Are you a “Trini to dee bone”? If so, you need not hop onto a plane to savor the flavors of Trinidad and Tobago, the Caribbean country that celebrates the 50th anniversary of its independence on Friday.
The island nation is known for roti, a flatbread that arrived with laborers from India beginning in the 1830s. Like “taco,” the term refers not only to the wrapper but to the filling inside: savory curried chicken, spicy curried goat, succulent curried potatoes and sweet curried pumpkin, to name a few.
From rural shacks with rusty galvanized roofs to top dining establishments in the capital of Port-of-Spain, roti is as common in Trinidad and Tobago as fast-food hamburgers are here.

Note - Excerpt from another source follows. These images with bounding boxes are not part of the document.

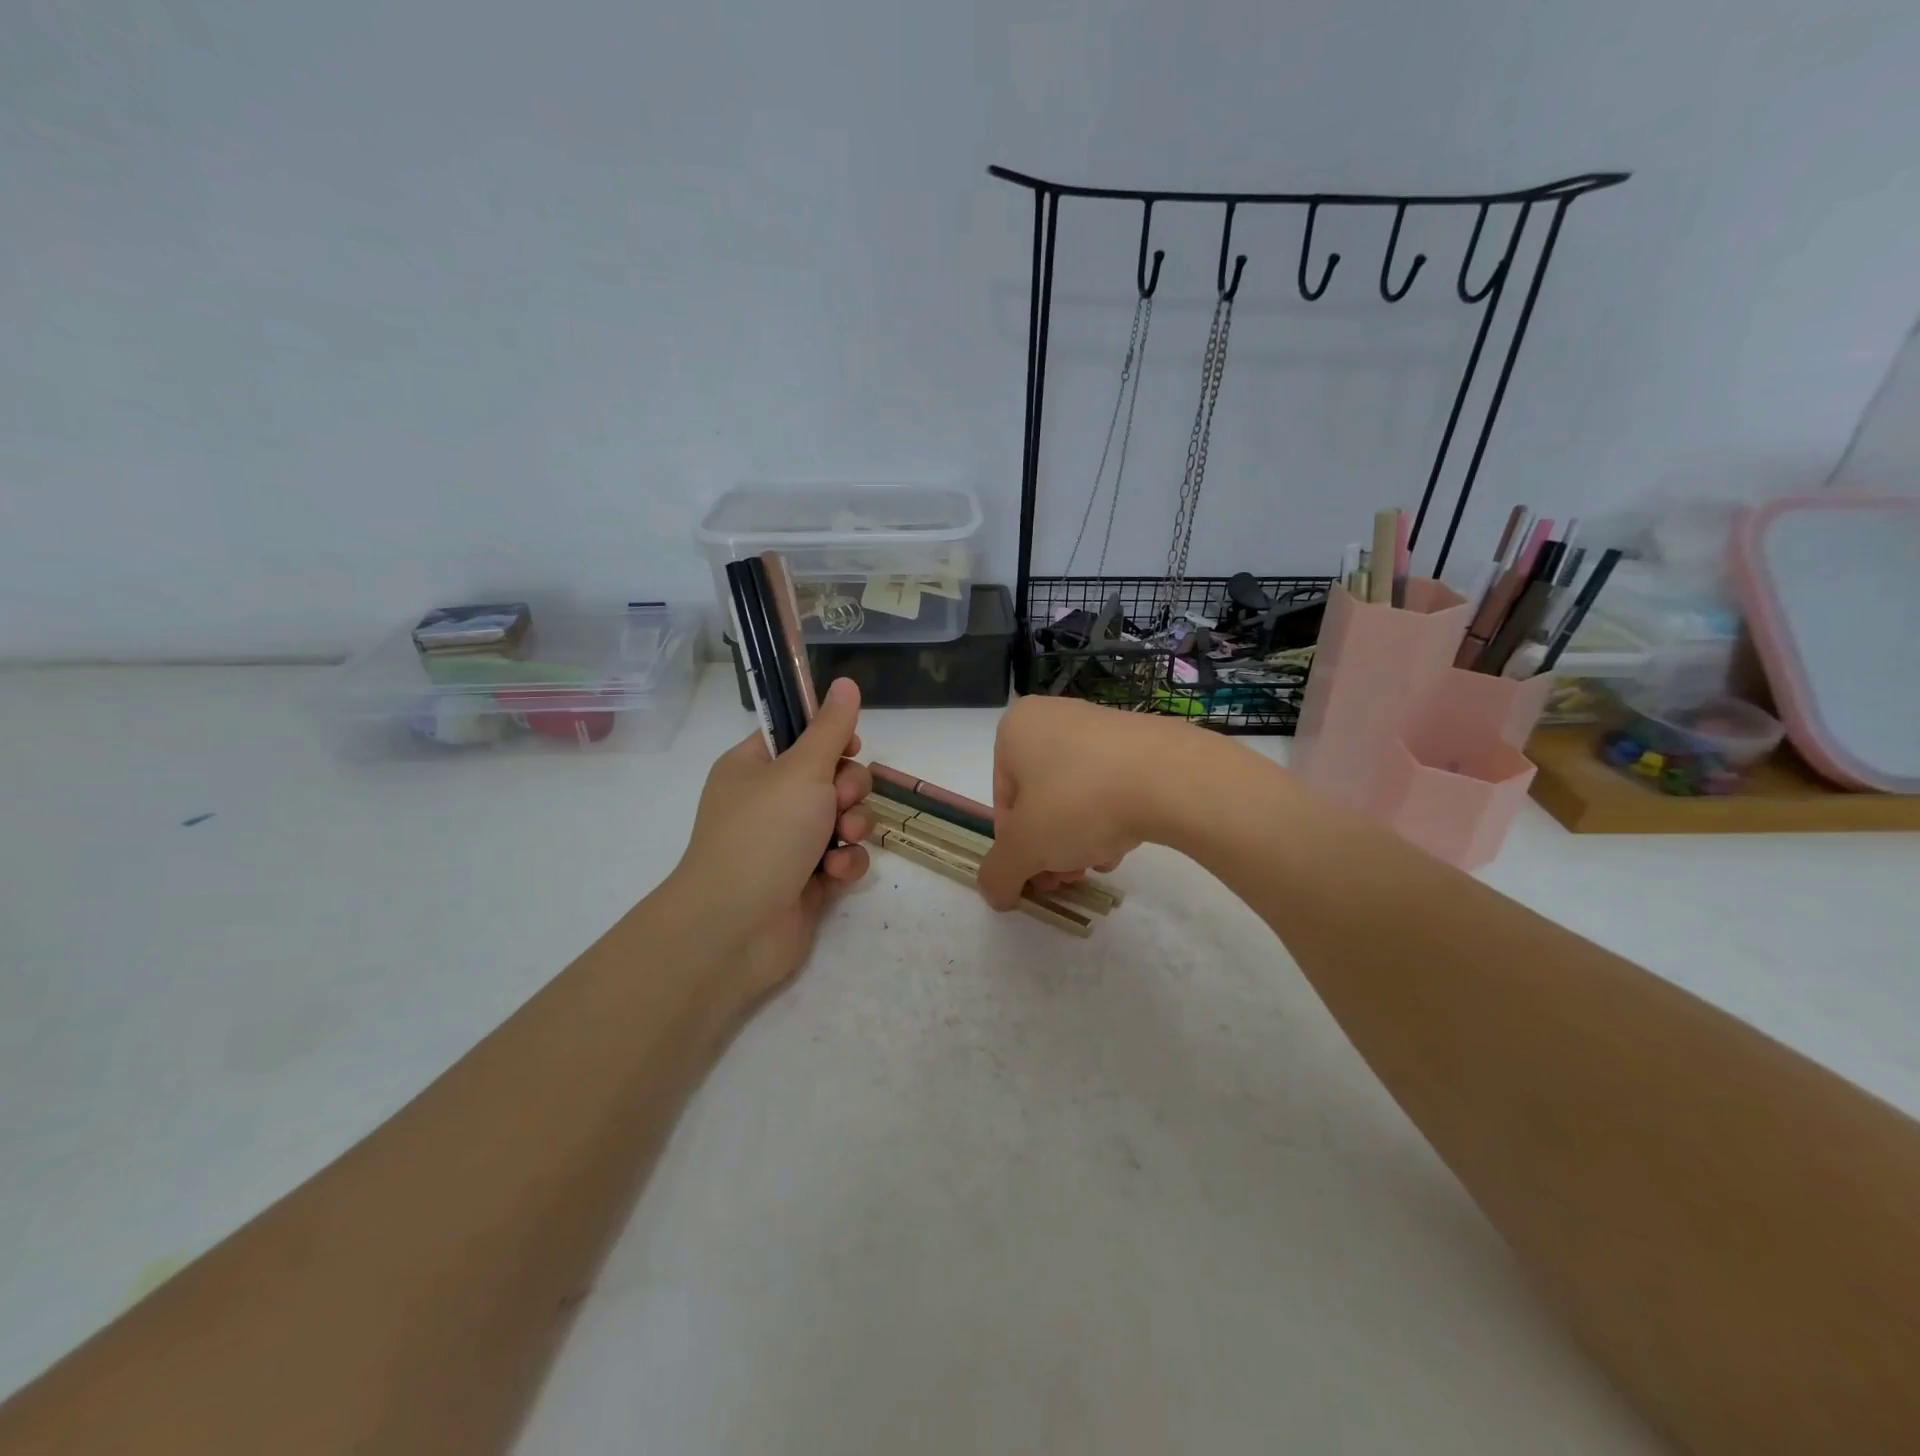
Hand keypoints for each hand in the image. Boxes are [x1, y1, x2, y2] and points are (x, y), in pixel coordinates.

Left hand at [673, 678, 873, 998]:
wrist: (736, 928)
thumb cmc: (764, 834)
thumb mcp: (802, 770)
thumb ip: (831, 729)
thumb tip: (846, 682)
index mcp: (753, 768)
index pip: (798, 737)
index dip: (829, 738)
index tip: (850, 746)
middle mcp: (770, 802)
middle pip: (831, 777)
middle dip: (848, 789)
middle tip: (840, 801)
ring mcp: (788, 843)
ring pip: (843, 818)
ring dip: (853, 826)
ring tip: (842, 840)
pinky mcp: (807, 880)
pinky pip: (842, 857)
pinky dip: (845, 863)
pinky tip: (835, 874)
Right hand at [977, 696, 1185, 911]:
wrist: (1172, 777)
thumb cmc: (1080, 801)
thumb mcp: (1026, 847)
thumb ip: (999, 873)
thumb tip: (995, 894)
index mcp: (1016, 729)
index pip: (1004, 802)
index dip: (1017, 847)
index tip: (1038, 875)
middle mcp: (1054, 717)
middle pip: (1040, 801)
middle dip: (1050, 847)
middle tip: (1068, 878)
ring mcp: (1101, 725)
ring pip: (1076, 797)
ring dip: (1080, 838)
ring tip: (1100, 863)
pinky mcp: (1141, 741)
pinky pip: (1111, 786)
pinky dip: (1112, 818)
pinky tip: (1125, 844)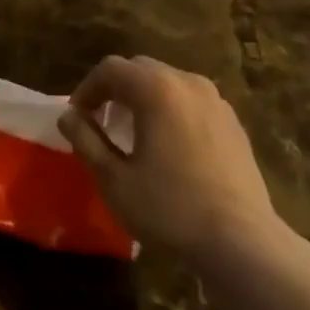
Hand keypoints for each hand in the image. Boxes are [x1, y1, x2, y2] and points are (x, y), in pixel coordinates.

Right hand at [56, 55, 277, 263]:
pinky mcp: (233, 122)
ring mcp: (216, 100)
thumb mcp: (114, 179)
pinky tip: (169, 146)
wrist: (241, 240)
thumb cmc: (169, 208)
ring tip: (133, 133)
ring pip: (168, 82)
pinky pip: (192, 101)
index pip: (111, 69)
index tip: (76, 118)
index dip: (87, 89)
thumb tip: (68, 116)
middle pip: (141, 69)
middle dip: (115, 89)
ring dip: (144, 98)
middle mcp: (188, 82)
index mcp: (156, 89)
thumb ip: (86, 140)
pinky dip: (171, 109)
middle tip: (100, 122)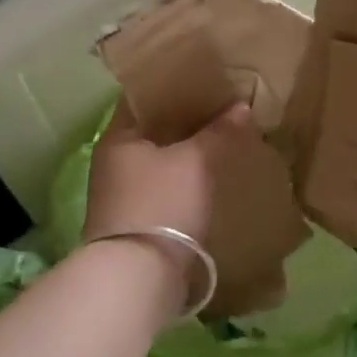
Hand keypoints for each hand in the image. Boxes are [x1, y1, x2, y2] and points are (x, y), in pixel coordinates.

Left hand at [85, 101, 298, 318]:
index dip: (174, 85)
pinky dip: (187, 179)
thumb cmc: (162, 204)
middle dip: (187, 120)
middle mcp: (114, 162)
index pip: (145, 97)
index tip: (206, 78)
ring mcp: (123, 194)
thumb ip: (219, 132)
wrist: (139, 277)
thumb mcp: (196, 162)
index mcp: (119, 137)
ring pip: (162, 160)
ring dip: (189, 152)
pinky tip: (213, 177)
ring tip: (224, 139)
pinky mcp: (137, 222)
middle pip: (155, 130)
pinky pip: (166, 187)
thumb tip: (241, 106)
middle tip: (224, 107)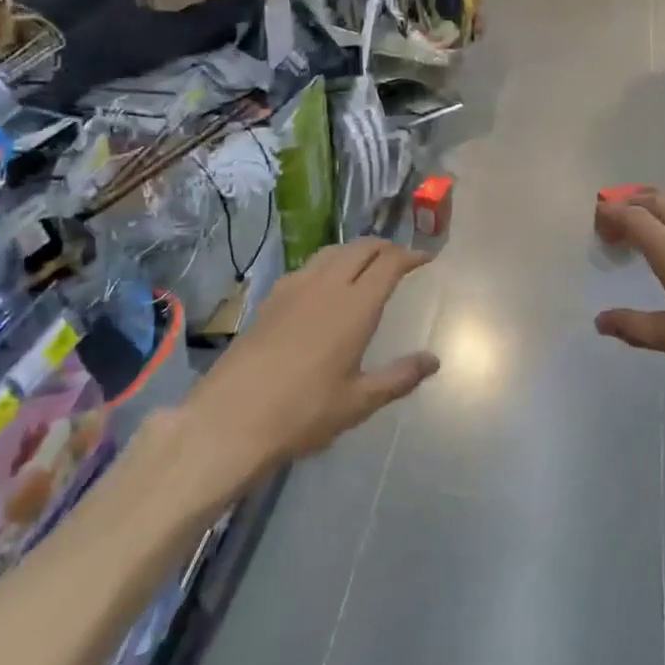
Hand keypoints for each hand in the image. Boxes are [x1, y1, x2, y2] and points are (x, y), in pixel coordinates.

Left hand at [181, 239, 437, 483]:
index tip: (425, 259)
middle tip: (400, 258)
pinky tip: (326, 285)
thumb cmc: (303, 412)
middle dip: (385, 247)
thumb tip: (433, 360)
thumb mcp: (358, 402)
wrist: (230, 418)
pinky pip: (308, 266)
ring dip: (355, 250)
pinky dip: (329, 263)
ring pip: (332, 252)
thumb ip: (399, 377)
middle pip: (361, 248)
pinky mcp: (270, 298)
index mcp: (355, 307)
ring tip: (367, 264)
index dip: (410, 256)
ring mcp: (294, 288)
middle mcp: (326, 286)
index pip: (388, 263)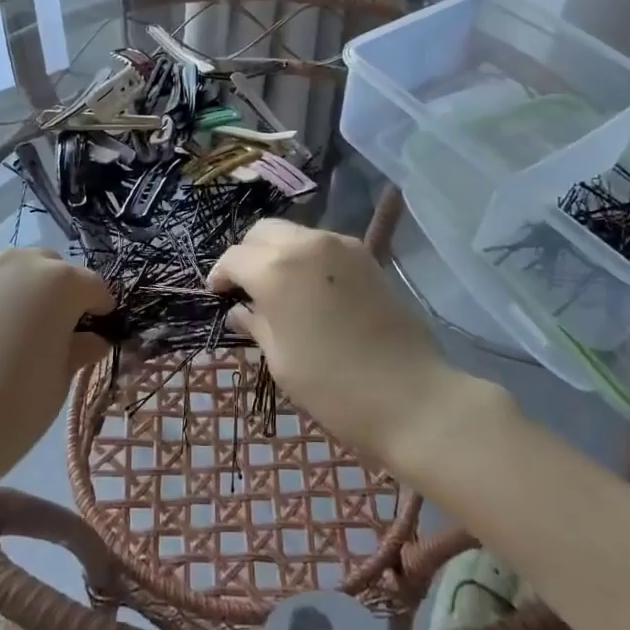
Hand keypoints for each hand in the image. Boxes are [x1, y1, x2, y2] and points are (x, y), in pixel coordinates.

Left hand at [0, 248, 113, 495]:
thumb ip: (80, 348)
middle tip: (60, 335)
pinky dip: (2, 298)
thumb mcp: (61, 379)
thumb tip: (92, 339)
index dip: (101, 312)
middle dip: (65, 295)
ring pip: (22, 270)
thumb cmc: (15, 405)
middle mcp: (23, 261)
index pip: (94, 288)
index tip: (99, 336)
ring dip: (32, 291)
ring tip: (25, 332)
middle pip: (56, 269)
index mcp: (61, 280)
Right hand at [208, 220, 484, 473]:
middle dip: (247, 254)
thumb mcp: (281, 361)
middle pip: (263, 232)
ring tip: (279, 288)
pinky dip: (306, 257)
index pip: (234, 257)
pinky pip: (322, 244)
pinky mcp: (365, 256)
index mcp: (276, 270)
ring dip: (277, 253)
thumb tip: (240, 309)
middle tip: (245, 287)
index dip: (220, 274)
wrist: (411, 396)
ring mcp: (340, 245)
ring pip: (293, 233)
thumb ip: (256, 324)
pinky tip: (310, 289)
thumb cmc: (334, 387)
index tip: (218, 294)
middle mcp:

“At every corner in T&T there’s a roti shop,’’ says Elsie Chin, owner of LC Roti in the Norland neighborhood of North Miami-Dade. “Everybody buys roti in Trinidad — even the people who know how to make it!”
Thanks to Chin and other Trinidadian entrepreneurs, you can get your roti fix without venturing far from your neighborhood. Here’s a guided tour of three shops that span South Florida.
LC Roti Shop
Calypso music beckons from the propped-open door of Chin’s shop.
“Everbody else playin’ dey music. We need to play we own too! It does make everybody feel welcome,’’ Chin says in her melodious patois.
She and her husband (known simply as Chin) opened one of the first roti shops in South Florida in 1985 at 81st Street and Biscayne Boulevard. Few Trinidadians lived in the area, and it was not an easy road.
“I made only $40 that first day; it was very discouraging, but I hung in there,” says Elsie Chin, whose close-cropped do tinted a vibrant burgundy makes it hard to believe she is in her 60s.
The Chins soon relocated to Norland, and found success with its many Caribbean residents.
“My East Indian heritage is that Indian girls are taught to cook in order to prepare for marriage,” she says. “Trini roti is more than food; it’s a culture, much like Carnival and calypso.’’
LC Roti Shop is a gathering spot for generations of Trinidadians and a magnet for top South Florida chefs and national names including PBS travel and food host Burt Wolf, who featured it in his 2009 book, Real American Food.
“Roti is my favorite dish at LC’s, particularly when the filling is curried conch or curried shrimp,’’ says Allen Susser, whose current ventures include Books & Books Café by Chef Allen in Coral Gables.
“Elsie is a wonderful person — a woman of heart who makes you feel warm and comfortable. Passion for cooking and joy come right out of her pores,’’ Susser says.
“My menu has been the same from day one,” Chin says.
Among the highlights: Curried beef, goat, shrimp, chicken, aloo pie, fried dough filled with curried potatoes and vegetable roti.
Wash them down with Mauby, seamoss or sorrel, traditional Trinidadian beverages. Mauby, a bitter, pungent bark, is boiled, and the extract is sweetened with cane sugar and spiked with Trinidad’s renowned Angostura Bitters. The main ingredient in seamoss is seaweed blended with sweetened condensed milk, nutmeg and cloves. Sorrel is made from burgundy-colored sorrel flowers, sweetened with cane sugar and blended with orange peel, cloves and alcohol.